Wednesday, March 18, 2009

Day 19: Life-Giving Memory

(Please purchase your own copy of Show Me the Way: Daily Lenten Readings.)

Wednesday of the Third Week in Lent

But take care, as you value your lives! Do not forget the things which you yourselves have seen, or let them slip from your heart as long as you live; teach them, rather, to your children and to your children’s children. Deut. 4:9

It is in memory that we enter into a nurturing and sustaining relationship with Christ. In his farewell discourse Jesus said to his disciples, “It is for your own good that I am going, because unless I go, the Advocate will not come to you. . . . But when the Spirit of truth comes he will lead you to the complete truth” (John 16:7, 13). Here Jesus reveals to his closest friends that only in memory will real intimacy with him be possible, that only in memory will they experience the full meaning of what they have witnessed.

They listened to his words, they saw him on Mount Tabor, they heard him speak about his death and resurrection, but their ears and eyes remained close and they did not understand. The Spirit, his spirit, had not yet come, and although they saw and heart, smelled and touched him, they remained distance. Only later when he was gone could his true Spirit reveal itself to them.

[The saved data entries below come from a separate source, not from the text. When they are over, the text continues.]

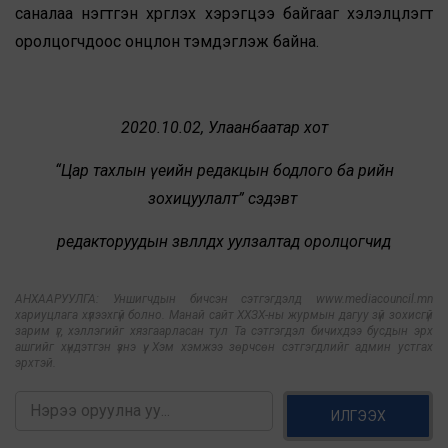
саналаа нэгтгэн хүргүүлэх хэрэгцээ байгааг хэлэлцүүлэгт
оролцогчдоос онцлон тэмдэглэж байна.
2020.10.02, Улаанбаатар хот
“Цар тахлын үеийн редакцын бодлого ба өөрийн
зохицуулалт” сэдэвт
редакторуудын зөвлөлдөх уулзалтад оролцогчид
АНХААРУУЛГА: Уншигчдын бичсэн сэтгэгдэлд www.mediacouncil.mn
хариуцлага хүлээхгүй болно. Манай сайт ХХЗХ-ны журмын дагуу зүй зохисгүй
зарим үг, хэллэгийг хязгаарласан тул Та сэтгэгдэл бичихдээ бусдын эрх
ашгийг хүндэтгэн үзнэ үү. Хэм хэмжээ зөрчсөн сэтгэгдлийг админ устгах
эрхтэй.
ИЛГЭЭХ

In his absence a new and more intimate presence became possible, a presence that nurtured and sustained in the midst of tribulations and that created the desire to see him again. The great mystery of the divine revelation is that God entered into intimacy with us not only by Christ’s coming, but also by his leaving. Indeed, it is in Christ’s absence that our intimacy with him is so profound that we can say he dwells in us, call him our food and drink, and experience him as the center of our being.

That this is far from a theoretical idea becomes clear in the lives of people like Dietrich Bonhoeffer and Alfred Delp, who, while in Nazi prisons waiting for death, experienced Christ’s presence in the midst of his absence. Bonhoeffer writes: “The God who is with us is the God who forsakes us (Mark 15:34). . . . Before God and with God we live without God.” Thus the memory of Jesus Christ is much more than the bringing to mind of past redemptive events. It is a life-giving memory, a memory that sustains and nurtures us here and now and so gives us a real sense of being rooted amid the many crises of daily life.

In Jesus no division existed between his words and his actions, between what he said and what he did. Jesus’ words were his actions, his words were events. They not only spoke about changes, cures, new life, but they actually created them. In this sense, Jesus is truly the Word made flesh; in that Word all is created and by that Word all is re-created.

Saintliness means living without division between word and action. If I would truly live in my own life the word I am speaking, my spoken words would become actions, and miracles would happen whenever I opened my mouth.

Our Prayer

We give thanks to you, God,
we give thanks to you,
as we call upon your name,
as we recount your wonders.
But I shall speak out for ever,
shall make music for the God of Jacob.